TASK OBJECTIVE - Copy out, word for word, the lines of the material below, from the line containing "8 h 36 min." through the end of the material.

[Data entries]

* * *

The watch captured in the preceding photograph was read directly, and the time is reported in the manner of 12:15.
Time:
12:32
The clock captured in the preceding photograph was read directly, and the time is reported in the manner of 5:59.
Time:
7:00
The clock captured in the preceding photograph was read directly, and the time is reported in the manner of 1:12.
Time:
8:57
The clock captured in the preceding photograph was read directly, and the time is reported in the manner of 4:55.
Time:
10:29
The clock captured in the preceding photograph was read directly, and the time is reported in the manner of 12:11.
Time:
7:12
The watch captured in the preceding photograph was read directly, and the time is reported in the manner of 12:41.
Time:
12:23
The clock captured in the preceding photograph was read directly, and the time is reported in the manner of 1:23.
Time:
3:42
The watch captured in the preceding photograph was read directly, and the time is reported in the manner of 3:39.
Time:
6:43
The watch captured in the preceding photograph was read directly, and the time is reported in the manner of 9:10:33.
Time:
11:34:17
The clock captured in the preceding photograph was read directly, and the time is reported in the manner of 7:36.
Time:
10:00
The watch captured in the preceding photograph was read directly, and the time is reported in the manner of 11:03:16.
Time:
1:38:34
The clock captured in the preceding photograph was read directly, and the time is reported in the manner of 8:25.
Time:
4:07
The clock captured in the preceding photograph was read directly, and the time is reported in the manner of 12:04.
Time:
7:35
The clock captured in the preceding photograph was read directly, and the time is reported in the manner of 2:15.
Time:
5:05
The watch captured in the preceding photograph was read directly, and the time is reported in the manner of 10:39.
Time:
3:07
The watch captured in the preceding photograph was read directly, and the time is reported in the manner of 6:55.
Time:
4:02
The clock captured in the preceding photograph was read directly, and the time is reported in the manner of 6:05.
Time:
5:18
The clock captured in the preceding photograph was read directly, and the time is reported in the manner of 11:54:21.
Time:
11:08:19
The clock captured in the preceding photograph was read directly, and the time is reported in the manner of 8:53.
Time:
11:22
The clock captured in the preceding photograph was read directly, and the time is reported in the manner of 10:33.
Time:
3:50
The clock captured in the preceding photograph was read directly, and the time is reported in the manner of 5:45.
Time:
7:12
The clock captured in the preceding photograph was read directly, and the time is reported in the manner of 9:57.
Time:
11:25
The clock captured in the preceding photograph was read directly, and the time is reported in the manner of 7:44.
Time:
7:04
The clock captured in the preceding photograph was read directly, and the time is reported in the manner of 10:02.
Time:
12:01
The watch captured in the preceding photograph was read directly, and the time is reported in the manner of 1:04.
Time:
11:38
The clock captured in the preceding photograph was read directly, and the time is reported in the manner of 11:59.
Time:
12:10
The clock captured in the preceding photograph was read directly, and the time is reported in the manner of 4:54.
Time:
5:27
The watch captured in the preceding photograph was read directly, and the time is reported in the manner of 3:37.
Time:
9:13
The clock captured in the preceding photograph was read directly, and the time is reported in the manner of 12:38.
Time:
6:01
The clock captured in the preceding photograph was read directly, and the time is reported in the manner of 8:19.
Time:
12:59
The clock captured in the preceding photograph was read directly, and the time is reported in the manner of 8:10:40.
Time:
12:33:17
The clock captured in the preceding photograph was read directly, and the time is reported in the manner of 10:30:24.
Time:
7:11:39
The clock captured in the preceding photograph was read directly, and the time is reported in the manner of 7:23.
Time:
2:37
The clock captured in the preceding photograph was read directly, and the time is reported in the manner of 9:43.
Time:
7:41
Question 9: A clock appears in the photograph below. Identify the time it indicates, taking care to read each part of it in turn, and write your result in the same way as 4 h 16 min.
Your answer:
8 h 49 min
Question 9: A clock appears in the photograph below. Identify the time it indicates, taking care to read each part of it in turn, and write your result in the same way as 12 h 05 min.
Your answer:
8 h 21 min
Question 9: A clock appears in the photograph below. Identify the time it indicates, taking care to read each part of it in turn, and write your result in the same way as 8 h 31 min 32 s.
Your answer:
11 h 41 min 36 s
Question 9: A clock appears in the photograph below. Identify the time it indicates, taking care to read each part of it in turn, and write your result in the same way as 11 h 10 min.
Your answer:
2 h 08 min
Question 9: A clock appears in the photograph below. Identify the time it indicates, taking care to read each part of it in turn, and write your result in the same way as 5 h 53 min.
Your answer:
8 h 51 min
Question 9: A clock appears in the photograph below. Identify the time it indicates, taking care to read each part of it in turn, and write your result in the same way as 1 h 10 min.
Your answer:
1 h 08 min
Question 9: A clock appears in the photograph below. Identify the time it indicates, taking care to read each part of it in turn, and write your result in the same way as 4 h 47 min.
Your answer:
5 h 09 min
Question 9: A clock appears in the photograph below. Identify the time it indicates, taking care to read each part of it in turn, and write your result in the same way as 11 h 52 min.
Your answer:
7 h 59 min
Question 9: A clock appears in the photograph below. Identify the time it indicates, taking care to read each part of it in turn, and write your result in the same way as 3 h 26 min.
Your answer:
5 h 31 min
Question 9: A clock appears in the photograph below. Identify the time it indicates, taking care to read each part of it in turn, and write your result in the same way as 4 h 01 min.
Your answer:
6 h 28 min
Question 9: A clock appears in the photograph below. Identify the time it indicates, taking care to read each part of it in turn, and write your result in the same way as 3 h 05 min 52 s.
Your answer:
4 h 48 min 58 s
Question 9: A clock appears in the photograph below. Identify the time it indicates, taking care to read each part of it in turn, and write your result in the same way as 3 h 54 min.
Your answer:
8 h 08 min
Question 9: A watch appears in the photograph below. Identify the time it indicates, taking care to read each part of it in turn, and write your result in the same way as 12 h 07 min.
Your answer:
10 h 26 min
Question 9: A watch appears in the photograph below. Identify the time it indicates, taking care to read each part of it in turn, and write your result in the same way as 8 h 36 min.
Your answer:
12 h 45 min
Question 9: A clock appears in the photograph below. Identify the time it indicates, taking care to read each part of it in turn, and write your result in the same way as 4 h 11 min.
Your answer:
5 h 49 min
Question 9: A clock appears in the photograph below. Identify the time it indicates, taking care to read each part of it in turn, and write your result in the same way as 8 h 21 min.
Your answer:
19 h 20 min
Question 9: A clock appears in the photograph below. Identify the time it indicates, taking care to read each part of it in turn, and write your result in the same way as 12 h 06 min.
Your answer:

* * *

RESPONSE TO THE EXERCISE -
Question 9: A watch appears in the photograph below. Identify the time it indicates, taking care to read each part of it in turn, and write your result in the same way as 8 h 36 min.
Your answer:
12 h 45 min
Question 9: A clock appears in the photograph below. Identify the time it indicates, taking care to read each part of it in turn, and write your result in the same way as 4 h 11 min.
Your answer:
5 h 49 min
Question 9: A clock appears in the photograph below. Identify the time it indicates, taking care to read each part of it in turn, and write your result in the same way as 8 h 21 min.
Your answer:
19 h 20 min
Question 9: A clock appears in the photograph below. Identify the time it indicates, taking care to read each part of it in turn, and write your result in the same way as 12 h 06 min.
Your answer:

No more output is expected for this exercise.